The history of the area of which we speak continues to be writ. Those of us who have been there will have seen, on the hill and in the distance, the statue of the Duke of Sutherland. There are those who would wish to take down that statue, and there have been many unofficial attempts to do so. I would leave it there, as a constant reminder of the iniquities of the past.
“The Emigrants”, which Dennis MacLeod was one of the moving spirits behind and which now stands adjacent to the A9 at Helmsdale, is one of the most moving, poignant and relevant memorials that there are in Scotland. It depicts a mother and father walking out of the glen, with their child, holding his parent’s hand; the child is looking back, never to see the glen again. It speaks to what has happened in such areas around Helmsdale.
For my personal part, as a family, we spent more than a decade holidaying at Achmelvich, just north of Lochinver, on the west coast of Sutherland. There, of course, we had the blight of ownership by the Vestey family. Not only did they own and control vast swathes of Sutherland and bits of Caithness and, I think, Ross-shire, but they paid not a penny in tax to the UK Exchequer, retaining their Argentinian domicile as a way of avoiding making proper contributions fiscally, just as they were inhibiting the operation of the community in the area that they owned and controlled.
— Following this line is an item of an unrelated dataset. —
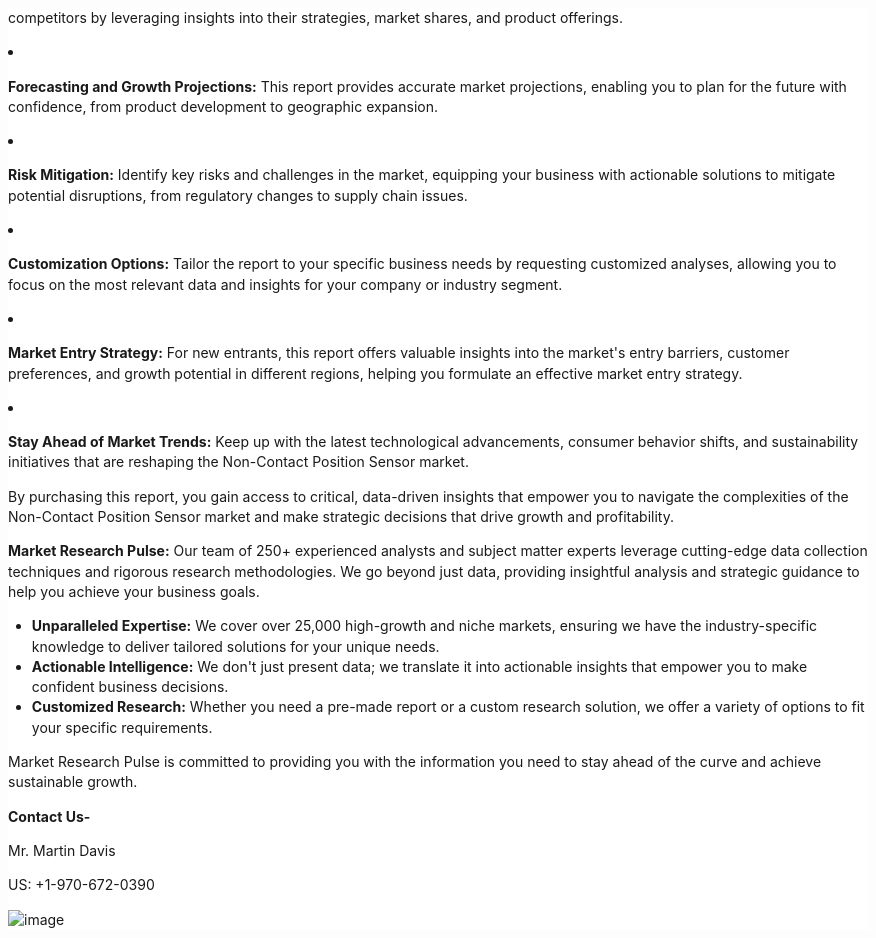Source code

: competitors by leveraging insights into their strategies, market shares, and product offerings.</p></li><li><p><strong>Forecasting and Growth Projections:</strong> This report provides accurate market projections, enabling you to plan for the future with confidence, from product development to geographic expansion.</p></li><li><p><strong>Risk Mitigation:</strong> Identify key risks and challenges in the market, equipping your business with actionable solutions to mitigate potential disruptions, from regulatory changes to supply chain issues.</p></li><li><p><strong>Customization Options:</strong> Tailor the report to your specific business needs by requesting customized analyses, allowing you to focus on the most relevant data and insights for your company or industry segment.</p></li><li><p><strong>Market Entry Strategy:</strong> For new entrants, this report offers valuable insights into the market's entry barriers, customer preferences, and growth potential in different regions, helping you formulate an effective market entry strategy.</p></li><li><p><strong>Stay Ahead of Market Trends:</strong> Keep up with the latest technological advancements, consumer behavior shifts, and sustainability initiatives that are reshaping the Non-Contact Position Sensor market.</p></li></ol><p>By purchasing this report, you gain access to critical, data-driven insights that empower you to navigate the complexities of the Non-Contact Position Sensor market and make strategic decisions that drive growth and profitability.</p><p><strong>Market Research Pulse:</strong>&nbsp;Our team of 250+ experienced analysts and subject matter experts leverage cutting-edge data collection techniques and rigorous research methodologies. We go beyond just data, providing insightful analysis and strategic guidance to help you achieve your business goals.</p><ul><li><strong>Unparalleled Expertise:</strong>&nbsp;We cover over 25,000 high-growth and niche markets, ensuring we have the industry-specific knowledge to deliver tailored solutions for your unique needs.</li><li><strong>Actionable Intelligence:</strong>&nbsp;We don't just present data; we translate it into actionable insights that empower you to make confident business decisions.</li><li><strong>Customized Research:</strong>&nbsp;Whether you need a pre-made report or a custom research solution, we offer a variety of options to fit your specific requirements.</li></ul><p>Market Research Pulse is committed to providing you with the information you need to stay ahead of the curve and achieve sustainable growth.</p><p><strong>Contact Us-</strong></p><p>Mr. Martin Davis</p><p>US: +1-970-672-0390</p>
![image](https://github.com/user-attachments/assets/9b6ad7fa-9caa-4a52-a076-bfb42516f394)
The time for that model of land ownership is past. The Labour-Liberal Administration that we previously had in this place took the first excellent, widely welcomed step to ensure that land ownership was placed on a more formal basis and available to people. Previously, buyouts had been much more difficult to achieve, and we know much of the history of that.
I am delighted that the motion refers to the Countess of Sutherland and I am delighted that the family has taken a different attitude to working with the community from that which was taken in previous centuries.
The buyout is a very important move for the people of Helmsdale and it is a very important example of the benefits that can accrue and start to undo the injustices of a pattern of land ownership that came about not because landowners put out money to buy land, but because they seized it and used it as private fiefdom. We should no longer accept that pattern of land ownership in the 21st century. I very much congratulate the people in the Helmsdale area on their effort in raising the money and I wish them every success in their future management. The challenge of raising the money was substantial; the long-term challenge of sustaining the area may be even greater. I wish them well.